Hassels: Bibliothek als Rückzugsraum

Die Grenzen zwischen Kinderclub und Kinderbücherei sind hier bewusst fließend. Lesen soll eine Freizeitbeschäftigung sein.

Düsseldorf. In der Kinderbücherei In der Donk herrscht ein reges Kommen und Gehen. Drei Mädchen wollen ihre Bücher verlängern, eine vierte möchte ein Spiel haben. Während die Größeren gezielt nach Büchern, CDs und Spielen greifen, kommt ein kleiner Junge in den Raum, schaut sich um und geht wieder.
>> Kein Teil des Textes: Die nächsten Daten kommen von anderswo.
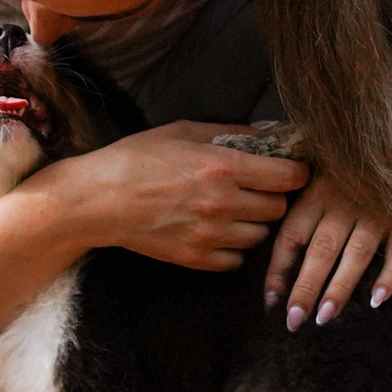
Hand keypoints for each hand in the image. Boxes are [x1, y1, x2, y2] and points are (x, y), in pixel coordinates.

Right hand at [33, 121, 309, 271]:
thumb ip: (230, 132)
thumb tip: (268, 133)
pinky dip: (233, 247)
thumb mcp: (183, 132)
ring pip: (261, 236)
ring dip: (254, 223)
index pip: (288, 176)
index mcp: (222, 167)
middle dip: (274, 197)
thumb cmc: (136, 159)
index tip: (290, 170)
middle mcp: (222, 204)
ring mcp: (210, 235)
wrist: (96, 201)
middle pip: (279, 208)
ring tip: (233, 209)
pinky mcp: (196, 259)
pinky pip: (237, 260)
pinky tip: (216, 230)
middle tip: (257, 188)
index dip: (296, 172)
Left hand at [265, 170, 391, 329]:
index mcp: (316, 194)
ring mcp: (376, 213)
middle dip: (305, 288)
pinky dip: (389, 277)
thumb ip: (304, 210)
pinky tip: (378, 300)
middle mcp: (343, 204)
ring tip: (325, 317)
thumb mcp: (319, 178)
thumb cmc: (348, 168)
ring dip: (339, 287)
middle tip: (294, 321)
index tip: (271, 302)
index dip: (279, 270)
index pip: (292, 237)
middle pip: (320, 251)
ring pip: (355, 255)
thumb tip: (284, 257)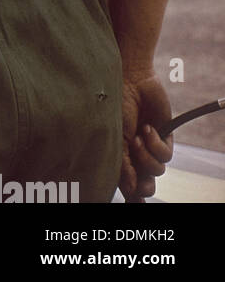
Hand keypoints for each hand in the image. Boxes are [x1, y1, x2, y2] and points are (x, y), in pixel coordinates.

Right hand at [119, 73, 173, 201]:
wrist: (130, 82)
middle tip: (141, 184)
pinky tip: (148, 129)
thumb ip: (123, 163)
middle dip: (144, 187)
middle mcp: (136, 153)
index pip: (128, 183)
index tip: (132, 199)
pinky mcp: (165, 138)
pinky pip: (166, 155)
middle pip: (146, 184)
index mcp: (120, 154)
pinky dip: (156, 144)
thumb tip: (131, 189)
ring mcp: (151, 147)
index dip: (131, 194)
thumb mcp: (115, 136)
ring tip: (137, 138)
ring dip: (146, 157)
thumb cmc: (115, 104)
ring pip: (157, 171)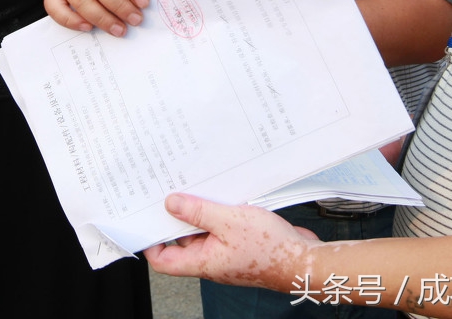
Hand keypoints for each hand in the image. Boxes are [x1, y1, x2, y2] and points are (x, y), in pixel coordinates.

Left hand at [144, 194, 315, 291]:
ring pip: (205, 231)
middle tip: (171, 192)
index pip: (164, 260)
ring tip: (199, 189)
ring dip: (202, 212)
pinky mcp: (242, 244)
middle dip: (177, 218)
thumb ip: (198, 212)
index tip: (146, 219)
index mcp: (203, 262)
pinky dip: (219, 213)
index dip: (152, 242)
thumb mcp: (229, 222)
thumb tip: (171, 205)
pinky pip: (223, 228)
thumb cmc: (271, 249)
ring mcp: (227, 253)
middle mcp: (212, 260)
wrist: (305, 261)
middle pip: (183, 241)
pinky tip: (223, 196)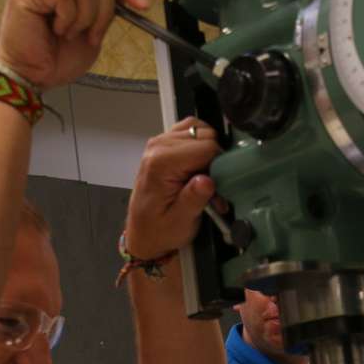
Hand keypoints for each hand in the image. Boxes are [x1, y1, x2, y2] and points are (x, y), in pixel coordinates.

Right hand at [0, 0, 148, 91]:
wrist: (32, 78)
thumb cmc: (54, 58)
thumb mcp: (93, 29)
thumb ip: (107, 8)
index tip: (141, 5)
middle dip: (105, 10)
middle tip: (90, 34)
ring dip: (86, 17)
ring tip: (69, 32)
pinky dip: (68, 18)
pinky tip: (56, 29)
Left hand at [124, 118, 222, 260]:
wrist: (144, 233)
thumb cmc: (159, 229)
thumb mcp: (180, 222)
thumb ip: (194, 199)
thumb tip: (207, 180)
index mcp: (161, 163)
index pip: (207, 147)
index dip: (219, 165)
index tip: (218, 186)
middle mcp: (158, 147)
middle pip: (206, 136)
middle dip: (215, 160)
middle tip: (211, 186)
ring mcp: (160, 142)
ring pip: (201, 130)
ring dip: (209, 152)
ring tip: (203, 176)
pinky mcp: (164, 144)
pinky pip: (191, 130)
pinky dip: (201, 145)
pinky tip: (199, 165)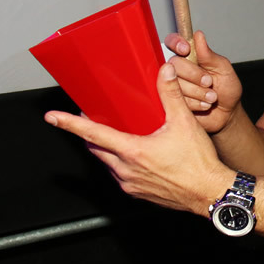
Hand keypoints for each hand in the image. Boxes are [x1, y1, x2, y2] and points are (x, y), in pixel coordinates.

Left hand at [45, 62, 233, 215]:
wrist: (211, 193)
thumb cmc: (199, 163)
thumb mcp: (185, 123)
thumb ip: (171, 94)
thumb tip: (163, 71)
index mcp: (132, 151)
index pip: (93, 133)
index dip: (70, 124)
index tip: (52, 117)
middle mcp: (126, 170)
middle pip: (96, 148)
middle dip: (89, 133)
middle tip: (90, 118)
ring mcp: (131, 184)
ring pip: (108, 162)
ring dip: (107, 148)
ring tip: (118, 134)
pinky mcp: (139, 193)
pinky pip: (121, 175)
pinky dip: (121, 162)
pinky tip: (137, 154)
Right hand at [164, 30, 242, 133]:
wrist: (227, 114)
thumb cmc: (226, 89)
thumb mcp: (223, 69)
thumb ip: (209, 55)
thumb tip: (198, 35)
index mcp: (190, 56)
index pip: (174, 42)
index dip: (177, 43)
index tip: (186, 49)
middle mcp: (178, 69)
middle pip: (174, 64)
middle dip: (194, 74)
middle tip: (209, 82)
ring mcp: (173, 85)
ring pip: (174, 83)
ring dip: (197, 91)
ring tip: (211, 96)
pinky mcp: (170, 101)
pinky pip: (175, 99)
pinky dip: (194, 102)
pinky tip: (204, 104)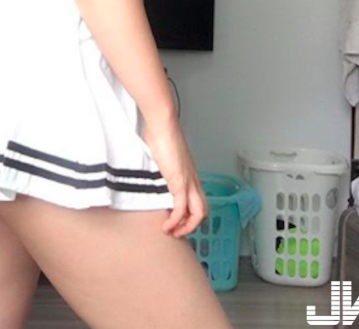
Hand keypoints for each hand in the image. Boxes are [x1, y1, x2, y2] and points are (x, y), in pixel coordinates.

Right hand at [142, 118, 208, 238]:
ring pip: (198, 213)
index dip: (191, 215)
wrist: (163, 125)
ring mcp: (189, 182)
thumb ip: (163, 168)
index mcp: (191, 174)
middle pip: (203, 210)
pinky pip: (181, 209)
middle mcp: (193, 180)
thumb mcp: (164, 157)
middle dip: (191, 225)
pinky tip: (167, 226)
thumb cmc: (162, 135)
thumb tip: (155, 173)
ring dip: (186, 227)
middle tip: (177, 231)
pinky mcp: (180, 182)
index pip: (199, 200)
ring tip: (173, 232)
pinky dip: (175, 221)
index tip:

Drei- bis viermal innerhalb einer Viertel Stunde.

"Er langweilt sich im Kinderclub", kommentiert Büchereileiterin Hedwig Lepique dieses Verhalten. Sie ist es gewohnt, dass ihre Besucher Anlaufschwierigkeiten haben. Da lockt das gemütliche Sofa in der Mitte des Raumes oft mehr als die Bücher oder der PC, an dem Kinder bis 13 Jahren eine halbe Stunde kostenlos surfen können. Für viele ist die Bücherei zum Rückzugsraum geworden.

Hassels-Nord ist ein schwieriger Stadtteil mit einer nicht unbedingt lesebegeisterten Klientel. Deshalb wurde die Kinderbücherei bewusst neben dem Kinderclub untergebracht. Der Unterschied ist vielen Kindern oft nicht bewusst. Wenn die Bücherei um 17 Uhr schließt, meinen die kleinen Besucher oft, dass der Kinderclub geschlossen wird.

"Stadtteilarbeit ist bei uns besonders wichtig", sagt Lepique. Vor den Ferien hat sie zum Beispiel mit der 4. Klasse der Hermann-Gmeiner-Grundschule an der Schillstraße ein besonderes Projekt durchgeführt.

Nach dem Motto "Lesen ist Kino im Kopf" haben die Schüler mit dem Medienpädagogen Heiko Walter Werbeclips nach ihren Lieblingsbüchern gedreht. "Das war eine ganz spannende Sache" erzählt die zehnjährige Shannon. Gemeinsam mit Nick, Sven, Niclas und Karolin hat die eine Szene aus Harry Potter gespielt.

Harry Potter, "Die 3 Fragezeichen" oder deren Gegenstück für Mädchen "Die 3 Ausrufezeichen" gehören derzeit zu den am meisten gelesenen Büchern. "Wir sind eine Freizeitbücherei, unser Bestand richtet sich nach dem Mainstream", sagt Lepique.

Deshalb wechseln auch häufig die Bücher, rund 6.500 Euro stehen ihr für Neuanschaffungen zur Verfügung. Kinderbuchklassiker wie "Onkel Toms Hütte" oder "Pippi Langstrumpf" sind längst ausgemustert.

Bei der Auswahl der Bücher richtet sich Lepique nach einfachen Kriterien: "Das Cover ist wichtig und im Buch müssen viele Bilder vorkommen, sonst werden sie nicht gelesen", sagt sie. Obwohl der Ausländeranteil im Stadtteil groß ist, ist das Interesse an Büchern aus den Herkunftsländern gleich null. "Denn diese werden mit Armut assoziiert."

Um verstärkt auf Kinder im Vorschulalter zugehen zu können, kommt seit einem Jahr einmal monatlich eine Vorlesepatin. Am häufigsten nutzen die Zehn- bis 14-Jährigen die Bücherei. Ist dann deren Lesebegeisterung geweckt, können sie an andere Stadtteilbüchereien ausweichen.